O Estado de S. Paulo
Para Bolsonaro, pobres devem viajar de
jegue, mas votam. Para Guedes, são só estorvo
A nova postura da CPI da Covid,
mais estratégica, concreta e dura, coincide com a marca de 500 mil mortos e o recorde de
mais de 98 mil infectados em 24 horas na sexta-feira passada, o que projeta
tempos ainda mais difíceis nesta e nas próximas semanas.
A CPI come pelas bordas, mirando no Ministério da Saúde e no gabinete das trevas, mas o alvo
está no centro desse mingau: o presidente Jair
Bolsonaro.
Se convocar o ex-governador deposto Wilson Witzel e
dois médicos pró-cloroquina foi um erro, dando palanque para a defesa do
indefensável nos dois casos, a CPI acertou ao endurecer o jogo e dar
consequência às provas já colhidas em depoimentos e documentos. A cúpula da
comissão decretou condução coercitiva e apreensão do passaporte do
empresário Carlos Wizard, retirou-se do depoimento pró-cloroquina e
transformou 14 testemunhas em investigados.
A lista dos alvos dá boas pistas sobre a estratégia. Ali estão o ministro da Saúde, Marcelo Queiroga, os ex-ministros Eduardo Pazuello (Saúde) e Ernesto Araújo (Relações Exteriores), o ex-secretário Fábio Wajngarten e o ex-assessor Arthur Weintraub. Afora Queiroga, que tenta se equilibrar entre o seu discurso e o do presidente, os demais são pivôs de dois dos grandes erros do governo: descaso pela vacina e obsessão pela cloroquina.
Sem cargos no governo, nem antes nem agora,
também viraram investigados os médicos Nise
Yamaguchi e Paolo Zanoto e o empresário Carlos Wizard, que foge
da CPI feito diabo da cruz, sabe-se lá por quê. Eles são a chave para desvendar
de vez o tal gabinete das trevas do Planalto, suspeito de asfixiar o Ministério
da Saúde para viabilizar a política anticientífica e absurda do presidente.
A quarta frente das investigações, aliás,
diz respeito à asfixia, neste caso real, das vítimas de covid em Manaus.
Além da incúria, do despreparo, do empurra-empurra, a CPI trabalha com a
possibilidade de o governo ter, deliberadamente, usado os cidadãos da capital
do Amazonas para experimentos com cloroquina que contrariam
a OMS e as principais agências de saúde do mundo
civilizado.
Começa a emergir também a velha linha de
polícias e CPIs: seguir o dinheiro. Afinal, a propaganda da cloroquina e a
obsessão do governo pelo “Kit Covid” foram só por ideologia, crença, achismo,
ou teve interesse financeiro nisso? A mesma pergunta vale para as vacinas. Por
que desdenhar de umas e depois aderir rapidinho a outras?
No seu mundo paralelo, Bolsonaro segue em
campanha como se nada estivesse acontecendo, desrespeitando a vida, a ciência,
a lei, até a lógica. Desmerecer vacina e enaltecer imunidade de rebanho, a esta
altura, é a política do “deixa morrer”. E atacar as máscaras? Agredir
adversários por “voz fina” e “calça apertadinha”? Sobre o meio milhão de
mortos, nada.
Até aqui, havia atos golpistas e
motociatas, mas as manifestações pela vida, vacina e “Fora, Bolsonaro” abrem um
novo capítulo e mexem com o real interesse do presidente: a reeleição. Por
isso, ele trata a economia como trata a ciência e pisoteia o ministro Paulo Guedes.

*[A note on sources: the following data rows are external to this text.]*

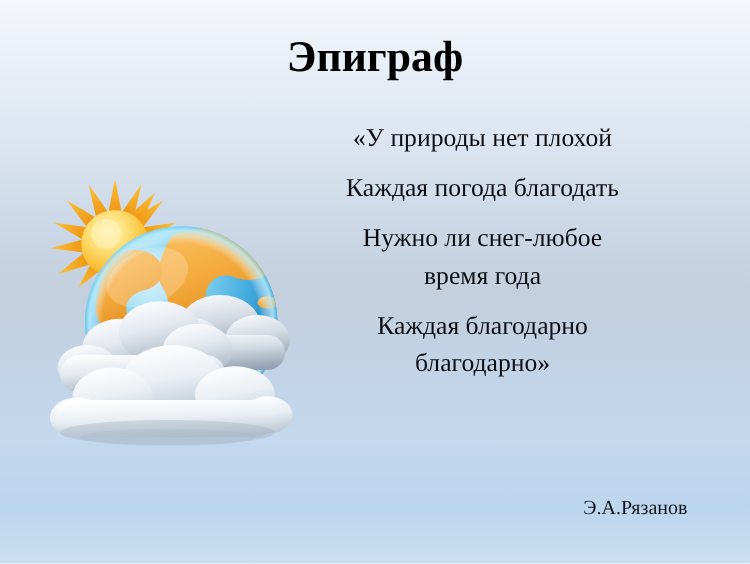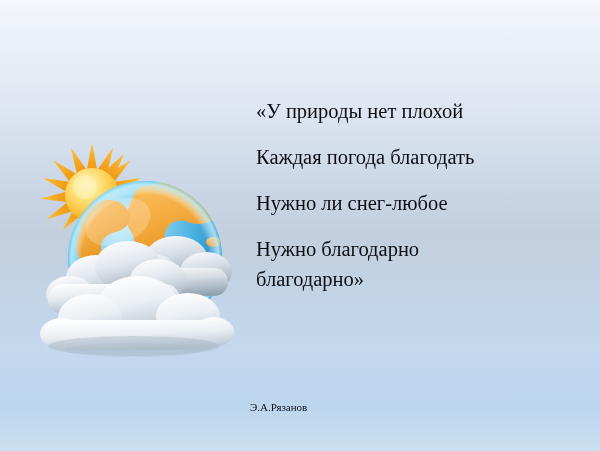--- a/index.html
+++ b/index.html
@@ -228,6 +228,7 @@
     </svg>
   </div>
 
+  <div id="slide-title">Эпиграф</div>
 
   <div id="quote-block">
     <span class="quote-line">«У природы нет плохой</span>

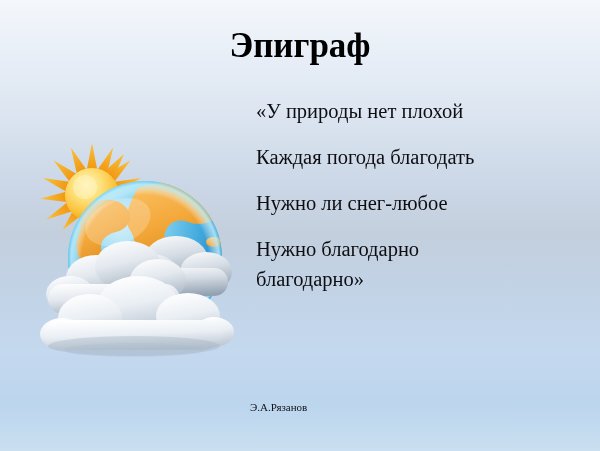--- a/index.html
+++ b/index.html
@@ -49,9 +49,10 @@
   
   #quote-block {
     position: absolute;
-    left: 256px;
+    left: 236px;
     top: 96px;
     width: 300px;
+    text-align: center;
     font-family: "Liberation Serif", serif;
     font-size: 20.5px;
     line-height: 30px;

Quanto mais a CPI avança, mais o populismo borbulha: aumento do funcionalismo
em meio ao desemprego desesperador e benesses para atrair o eleitor do
ex-presidente Lula. Algumas são defensáveis, a questão é a intenção e como
fechar a conta.
Se Bolsonaro insiste no “deixa morrer” na pandemia, ele e Guedes têm sensibilidade diferente para os pobres. Para o presidente, eles devem “viajar de jegue”, mas têm voto. Para o ministro, são só estorvo. Empregada de avião para Miami? Filho de porteiro em universidade? E que tal raspar as sobras de comida do prato e dar para famílias miseráveis? A Terra não é plana, mas o Brasil parece terra arrasada.